Janet didn’t want to have to think about what she was going to do if Robert couldn’t help, as for now he seemed to be her only chance.
* * *
Janet spent the rest of the day in the city centre. She was still on annual leave from work, and she didn’t want to travel on public transport anymore than she needed to. Whenever she thought about this she came back to hoping that this clandestine meeting at her local train station would put a stop to this whole thing once for and all.

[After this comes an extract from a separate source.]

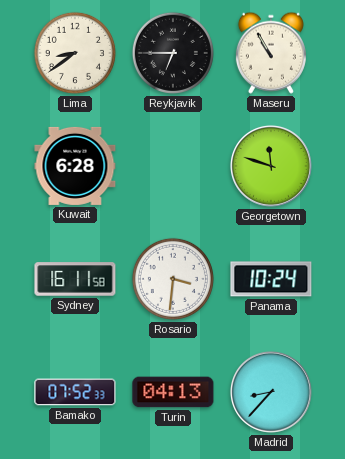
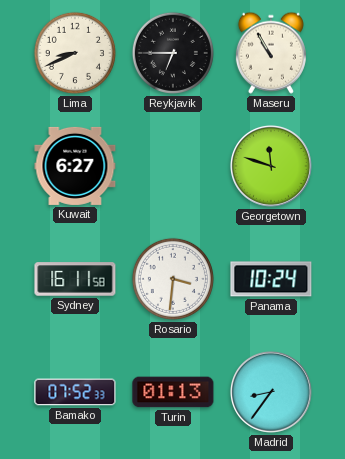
Lima: 8:39 -> 8:41
Kuwait: 6:28 -> 6:27
Turin: 04:13 -> 01:13
Madrid: 8:37 -> 8:36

Janet browsed and window-shopped her way around the city all afternoon, trying in vain to take her mind off of the strange goings-on that had befallen her. Nothing provided enough of a distraction, and more than once she walked into someone while lost in thought. When evening arrived, Janet went to one of the many restaurants that lined the city streets. Normally, a meal out in the city was a treat that Janet looked forward to, but as she sat there alone, eating her food, she had the strangest sensation. She felt like a prisoner in one of those old black and white films, eating their last meal before being led off to the electric chair. Janet would have found the comparison funny, had she not the persistent leaden ball of cold dread in the pit of her stomach that made her feel like every convict she had seen in every prison film she’d encountered.
Janet looked at her watch as she pushed her empty plate away; it was still only 8:25pm. After paying for her meal, Janet went and sat at the bar to wile away some more time. She ordered a glass of wine and sat staring morosely into its deep plum depths.
‘Cheer up, love; might never happen.’ A man in a suit was sat next to her at the bar, surveying her with a lopsided grin. Janet forced a small laugh in response but continued to stare into her wine glass. The man in the suit, realising that was all he was going to get from Janet, moved away from the bar to bother someone else.
If you only knew, she thought to herself. If you only knew.
Lost in her thoughts, Janet sat at the bar and waited for the time to tick by. She had decided that she was going to hail a taxi to take her to the train station at 11:00pm. It would take roughly half an hour to get to the station, and that would allow Janet to hopefully arrive before Robert. She still didn’t fully trust him, so she didn’t want to give him the opportunity of getting to the station before her and setting some kind of trap. Janet’s insides squirmed at the thought of this, a feeling she was getting used to now, and she continued to alternate her faraway gaze from the clock hanging on the wall of the bar to her wine glass.
Soon, she thought. Soon it could all be over.
After what felt like an eternity, the bar started to wind down for the night, and Janet saw that it was nearly 11:00pm. She finished off the last of her wine, left the restaurant, and hailed a taxi. She knew the ride wasn’t going to be cheap, but she didn’t care. She assured the taxi driver that she did indeed want to go to the train station at this time of night; she lied and said that she lived right next to it and it would be easier for him to find the station as opposed to her house. Not wanting to pass up a fare, the driver shrugged and took Janet off towards her meeting.
You’d better be there, Janet thought as the taxi wove its way through the late night traffic.